# Clanking Noise 10530 SBE Husqvarna



## Drew

I have a clanking noise, sound like a loose stone is hitting something. I hadn't heard it before. 

There is a striking clanking noise which is new, in my snowblower when auger is engaged. 

Any ideas before I hit the garage about what could be going on?

I have had this machine for about 8 years, its been great. Very few problems other than routine maintenance.

But... a blizzard is on its way to NE Ohio - TONIGHT. 

Help, if you know what the clanking could be.
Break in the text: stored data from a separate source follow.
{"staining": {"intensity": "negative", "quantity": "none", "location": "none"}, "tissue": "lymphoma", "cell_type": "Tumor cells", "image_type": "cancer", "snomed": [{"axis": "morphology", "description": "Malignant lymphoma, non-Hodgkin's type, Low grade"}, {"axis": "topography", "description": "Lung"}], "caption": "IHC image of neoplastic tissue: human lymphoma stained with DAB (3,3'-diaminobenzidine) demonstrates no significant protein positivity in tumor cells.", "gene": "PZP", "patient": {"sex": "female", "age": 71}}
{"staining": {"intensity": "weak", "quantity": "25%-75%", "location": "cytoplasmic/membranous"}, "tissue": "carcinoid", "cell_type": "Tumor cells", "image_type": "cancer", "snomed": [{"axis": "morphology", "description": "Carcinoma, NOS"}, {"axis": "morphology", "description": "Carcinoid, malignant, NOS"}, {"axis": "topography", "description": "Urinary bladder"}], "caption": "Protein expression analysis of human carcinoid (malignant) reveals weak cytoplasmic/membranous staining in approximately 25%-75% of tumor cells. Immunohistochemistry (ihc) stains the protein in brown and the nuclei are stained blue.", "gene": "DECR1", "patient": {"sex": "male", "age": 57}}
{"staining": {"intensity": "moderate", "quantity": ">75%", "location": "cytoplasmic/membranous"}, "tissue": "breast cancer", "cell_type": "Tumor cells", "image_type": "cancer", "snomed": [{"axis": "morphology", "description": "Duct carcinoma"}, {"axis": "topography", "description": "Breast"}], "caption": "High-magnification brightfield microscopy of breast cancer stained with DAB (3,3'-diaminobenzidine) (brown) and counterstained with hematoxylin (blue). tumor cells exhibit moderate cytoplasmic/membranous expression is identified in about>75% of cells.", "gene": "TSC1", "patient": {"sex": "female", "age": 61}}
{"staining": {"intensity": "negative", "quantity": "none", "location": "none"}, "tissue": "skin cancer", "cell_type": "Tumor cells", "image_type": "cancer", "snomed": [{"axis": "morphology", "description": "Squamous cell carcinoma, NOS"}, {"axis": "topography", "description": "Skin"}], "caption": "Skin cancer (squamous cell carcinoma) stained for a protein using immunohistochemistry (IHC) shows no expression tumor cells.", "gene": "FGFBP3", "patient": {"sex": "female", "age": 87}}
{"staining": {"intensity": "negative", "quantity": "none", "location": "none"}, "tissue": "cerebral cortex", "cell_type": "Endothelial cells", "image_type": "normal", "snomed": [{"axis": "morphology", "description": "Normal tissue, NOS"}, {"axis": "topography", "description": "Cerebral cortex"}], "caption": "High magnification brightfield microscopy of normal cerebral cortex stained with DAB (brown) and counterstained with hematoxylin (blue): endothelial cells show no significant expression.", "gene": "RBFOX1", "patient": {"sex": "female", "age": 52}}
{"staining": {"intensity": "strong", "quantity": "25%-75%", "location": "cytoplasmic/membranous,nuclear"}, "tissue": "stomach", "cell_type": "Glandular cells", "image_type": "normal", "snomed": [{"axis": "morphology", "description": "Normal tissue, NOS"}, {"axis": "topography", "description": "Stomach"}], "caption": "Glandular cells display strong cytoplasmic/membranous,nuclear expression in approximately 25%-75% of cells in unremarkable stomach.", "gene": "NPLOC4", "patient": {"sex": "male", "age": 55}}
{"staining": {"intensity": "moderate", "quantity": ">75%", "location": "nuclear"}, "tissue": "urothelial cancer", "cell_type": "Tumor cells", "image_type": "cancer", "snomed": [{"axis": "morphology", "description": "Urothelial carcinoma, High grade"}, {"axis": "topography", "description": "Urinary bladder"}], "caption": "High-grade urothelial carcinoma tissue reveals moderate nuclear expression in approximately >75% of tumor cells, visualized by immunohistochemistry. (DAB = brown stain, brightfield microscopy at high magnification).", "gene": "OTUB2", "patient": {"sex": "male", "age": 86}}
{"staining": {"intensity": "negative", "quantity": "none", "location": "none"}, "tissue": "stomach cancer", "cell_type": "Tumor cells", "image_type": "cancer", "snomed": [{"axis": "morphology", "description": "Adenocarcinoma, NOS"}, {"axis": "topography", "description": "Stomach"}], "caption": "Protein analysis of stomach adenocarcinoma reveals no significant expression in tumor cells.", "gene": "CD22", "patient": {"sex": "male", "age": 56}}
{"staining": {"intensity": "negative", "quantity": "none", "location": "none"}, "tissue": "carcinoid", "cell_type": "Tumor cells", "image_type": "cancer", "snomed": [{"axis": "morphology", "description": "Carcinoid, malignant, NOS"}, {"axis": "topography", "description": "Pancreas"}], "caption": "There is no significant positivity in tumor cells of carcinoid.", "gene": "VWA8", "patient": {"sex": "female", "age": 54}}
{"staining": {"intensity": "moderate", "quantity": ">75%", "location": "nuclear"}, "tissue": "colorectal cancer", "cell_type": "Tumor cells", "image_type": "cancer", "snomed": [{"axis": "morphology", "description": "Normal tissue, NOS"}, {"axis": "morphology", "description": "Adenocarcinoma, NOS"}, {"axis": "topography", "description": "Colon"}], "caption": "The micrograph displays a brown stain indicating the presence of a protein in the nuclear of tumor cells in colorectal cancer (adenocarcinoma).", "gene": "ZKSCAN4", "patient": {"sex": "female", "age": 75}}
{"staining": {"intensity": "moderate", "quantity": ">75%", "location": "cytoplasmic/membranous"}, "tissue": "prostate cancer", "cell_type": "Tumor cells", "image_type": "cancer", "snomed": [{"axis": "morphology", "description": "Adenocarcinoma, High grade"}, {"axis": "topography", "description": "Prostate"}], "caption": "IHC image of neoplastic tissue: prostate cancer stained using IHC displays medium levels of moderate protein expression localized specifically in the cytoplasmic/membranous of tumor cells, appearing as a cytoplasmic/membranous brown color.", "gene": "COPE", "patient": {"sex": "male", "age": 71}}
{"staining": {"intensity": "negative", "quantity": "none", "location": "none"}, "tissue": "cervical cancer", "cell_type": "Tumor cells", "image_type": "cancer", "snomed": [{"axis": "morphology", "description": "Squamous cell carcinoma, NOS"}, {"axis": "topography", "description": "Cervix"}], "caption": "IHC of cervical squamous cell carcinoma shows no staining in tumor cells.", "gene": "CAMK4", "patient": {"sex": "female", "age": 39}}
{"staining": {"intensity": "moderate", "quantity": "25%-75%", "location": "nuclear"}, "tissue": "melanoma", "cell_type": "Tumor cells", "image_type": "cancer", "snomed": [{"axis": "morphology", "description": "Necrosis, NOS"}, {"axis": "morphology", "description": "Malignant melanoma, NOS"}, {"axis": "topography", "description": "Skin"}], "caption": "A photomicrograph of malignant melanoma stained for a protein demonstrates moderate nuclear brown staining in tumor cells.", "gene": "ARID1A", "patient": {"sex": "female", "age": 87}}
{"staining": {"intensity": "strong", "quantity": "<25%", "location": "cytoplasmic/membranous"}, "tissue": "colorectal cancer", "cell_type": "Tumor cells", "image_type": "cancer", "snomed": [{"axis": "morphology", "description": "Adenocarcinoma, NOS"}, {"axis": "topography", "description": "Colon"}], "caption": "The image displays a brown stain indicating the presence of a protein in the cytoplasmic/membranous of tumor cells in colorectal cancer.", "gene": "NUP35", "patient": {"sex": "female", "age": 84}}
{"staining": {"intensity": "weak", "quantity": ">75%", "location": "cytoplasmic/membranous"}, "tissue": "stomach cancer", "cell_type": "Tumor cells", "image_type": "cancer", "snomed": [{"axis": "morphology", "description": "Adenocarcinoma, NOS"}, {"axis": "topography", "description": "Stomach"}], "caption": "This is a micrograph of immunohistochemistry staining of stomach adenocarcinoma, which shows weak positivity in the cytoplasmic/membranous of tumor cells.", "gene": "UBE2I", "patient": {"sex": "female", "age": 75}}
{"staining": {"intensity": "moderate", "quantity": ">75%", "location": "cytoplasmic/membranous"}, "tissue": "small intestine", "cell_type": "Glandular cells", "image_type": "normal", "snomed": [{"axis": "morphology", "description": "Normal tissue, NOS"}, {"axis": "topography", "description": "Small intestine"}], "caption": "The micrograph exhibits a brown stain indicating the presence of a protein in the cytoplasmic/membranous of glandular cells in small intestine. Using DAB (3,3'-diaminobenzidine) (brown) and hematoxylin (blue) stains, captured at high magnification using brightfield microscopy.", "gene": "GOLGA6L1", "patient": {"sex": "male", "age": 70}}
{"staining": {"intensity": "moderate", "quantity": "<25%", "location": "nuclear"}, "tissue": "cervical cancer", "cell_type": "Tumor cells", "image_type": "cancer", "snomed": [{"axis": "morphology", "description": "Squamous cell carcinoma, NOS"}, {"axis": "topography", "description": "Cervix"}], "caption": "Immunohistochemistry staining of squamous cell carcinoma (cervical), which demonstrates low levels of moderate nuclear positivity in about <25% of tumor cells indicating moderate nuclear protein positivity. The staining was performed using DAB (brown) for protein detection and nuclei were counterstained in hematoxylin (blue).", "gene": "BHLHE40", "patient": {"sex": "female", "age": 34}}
PS: I checked the auger, everything is rotating as it should be, when engaged.


----------



## Shryp

Possible causes:
broken shear pin / bolt causing auger to rattle and move around
bent auger hitting the housing
bent impeller hitting the housing / chute
something stuck in the auger or impeller
partially shredded belt flapping around under the cover
bad bearing/bushings in the augers or impeller or idler pulley
chipped teeth in the auger gear case
bent impeller shaft


----------



## HCBPH

*Noise*

Shryp has hit pretty much everything for potential causes. Now it's a matter of tracking down the cause.

Alot depends on whether it's continuous or cyclic and the frequency.
If it's not continuous, the first 2 things I'd look at are the outside tips of the augers and the impeller vanes or backside.

Look and see if there's worn paint somewhere in a pattern. I found one blower I rebuilt had a tip of an auger bent from hitting something. This auger chassis had bolt on end panels and the auger tip was catching on the edge of one of the bolts every time it rotated.

Most impeller housings aren't perfectly centered and if a vane is bent it could be touching in spots. Another is if the impeller is bent or the bushing in the auger gearcase is worn, allowing the impeller to push back towards the housing while in use. The rivots on the backside of the impeller could be catching on the heads of the bolts that hold the auger assembly onto the tractor unit. If it's a bent vane, straightening it should fix that. If it's the bushing for the impeller shaft in the auger gearcase, that needs to be replaced.

Here's a thread on another forum that included tearing down a auger gearcase and putting in a new bushing for the impeller shaft in case that's your issue: 
Auger Housing Repair/Rebuild

That's obviously not your machine, but that might help. Along with that, if you figure out the cause there are a number of videos on Youtube that might help you once you've identified the cause.

Good luck and let us know what develops.


----------